Poignant d’honnêteté, l’album est une excursion dans la psyché mélancolique d’Open Mike Eagle. À l’image de « Bucciriati » qui retrace le processus de guérison d’un homme meurtri qui tente de se reconstruire tout en se confrontant à de vertigineuses contradictions… Le titre fait référence à l’un des personnages du manga « Jojo’s Bizarre Adventure » ayant l’habilité de positionner des fermetures éclairs sur n’importe quel objet. Comme si Eagle voulait tenter de se réapproprier sa vie, d’y plonger ses mains pour tenter de remettre les choses en ordre. Mais nul ne sort complètement indemne de ces épreuves traumatisantes. « Escaped the box, now I’m pushin’ my barrier / So why do I still feel like a moral grey area? » scande Kari Faux qui assiste Eagle dans sa quête de sens.
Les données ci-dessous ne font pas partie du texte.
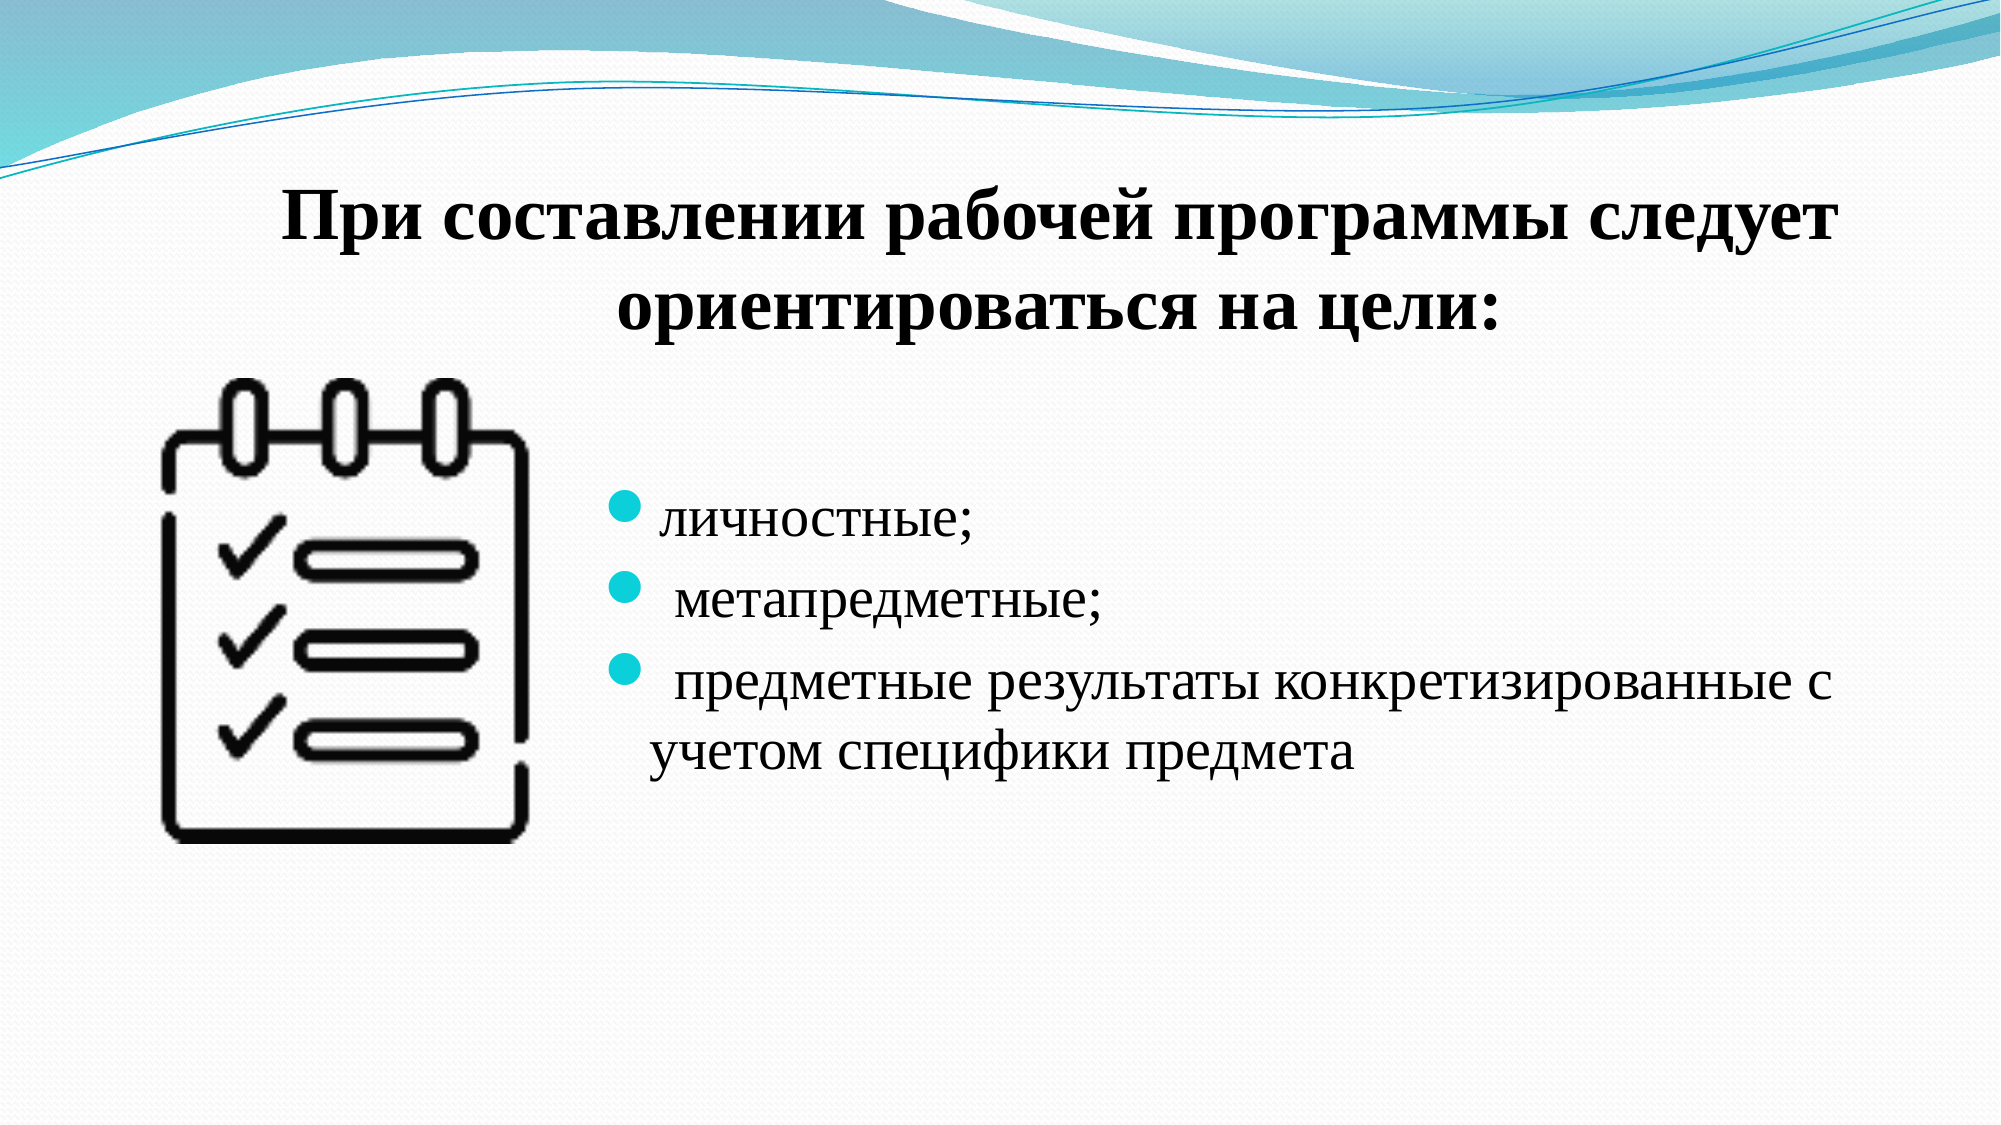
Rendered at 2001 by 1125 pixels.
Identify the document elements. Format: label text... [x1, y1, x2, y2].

picture [113, 378, 580, 845]
list личностные; метапредметные; предметные результаты конкретизированные с учетом специфики предмета [589, 389, 2000, 1125]
title При составлении рабочей программы следует ориентироваться на цели: [160, 157, 1961, 346]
Une fois que la guérison semble faire surface, que l’être désabusé se relève et tente d’avancer, peut-il faire table rase des ambiguïtés et des doutes qui font désormais partie de lui ? « Death Parade » avec son sample reverse ingénieux, donne cette impression de destinée inéluctable impossible à enrayer, d’éternel recommencement : Eagle arpente la mélodie en chancelant, se questionnant sur la nature cyclique des traumatismes ainsi que leur contagiosité.

Cynisme, Anime

Son parcours psychanalytique l’amènera à explorer les potentielles manières de trouver l’apaisement. Eagle comprendra que derrière l’ironie se cache une arme redoutable contre le désarroi. Sur le narquois « Headass (Idiot Shinji) », merveille d’autodérision, il dépeint avec cynisme l’immobilisme dont il est victime, piégé dans ses élucubrations cérébrales mêlant égocentricité, culpabilité et auto-sabotage. Il comprendra également que toutes les voies promettant la guérison ne sont pas bonnes à emprunter, expérimentant à nouveau certaines déceptions : « Wtf Is Self Care » est une réflexion intime sur les injonctions à « prendre soin de soi-même » qui ont pris beaucoup d’ampleur depuis l’avènement du développement personnel. Eagle y énumère les conseils divulgués en les confrontant à leurs limites : souvent standardisés, brandis tels des formules magiques, ces conseils ne sauraient s’adapter à la singularité de chacun. Singularité qui s’avèrera chez Eagle une ressource lui permettant finalement de se redresser.

“I’ve grown up consuming massive amounts of television and comic books and movies and cartoons. These things live in my mind.” confie-t-il dans une interview au magazine Atwood. Les comics et mangas ont accompagné OME depuis son enfance, et représentent chez lui un imaginaire riche et puissant. Eagle puise dans son vécu pour atténuer sa douleur et passe les événements récents au filtre de ses animes favoris, notamment sur le réconfortant I’m A Joestar (Black Power Family) où il se rêve héros de la célèbre saga Jojo’s Bizarre Adventure. « Im a Joestar can sound like a shallow song but it really comes from a deep need to find an external source of strength » confiera t-il sur Twitter.

De Death Parade à Neon Genesis Evangelion en passant par X-Men, les références sont à la fois foisonnantes et salutaires en amenant, à travers la brume épaisse de l’incertitude, quelques éclaircies salvatrices, annonciatrices d’une accalmie prochaine.

Le producteur exécutif, Jacknife Lee, connu pour son travail avec U2 et R.E.M notamment, vient apporter une belle cohérence au projet, en réunissant des productions signées par Black Milk, Gold Panda, Caleb Stone ou encore Frank Leone. Emplies de sonorités analogues toutes droit sorties de l’époque des VHS et de la Super Nintendo. Elles permettent d’ériger une toile de fond édifiante pour ce théâtre inspiré de la mythologie des mangas. Les mélodies sont sombres, parfois entravées de regains d’allégresse et se marient à perfection avec les états d’âme d’Open Mike Eagle au travers d’un album harmonieux, désarmant de sincérité et d’humilité, loin des clichés mégalomaniaques du rap actuel. Anime, Trauma and Divorce restera sans conteste un de nos meilleures souvenirs de l’année 2020.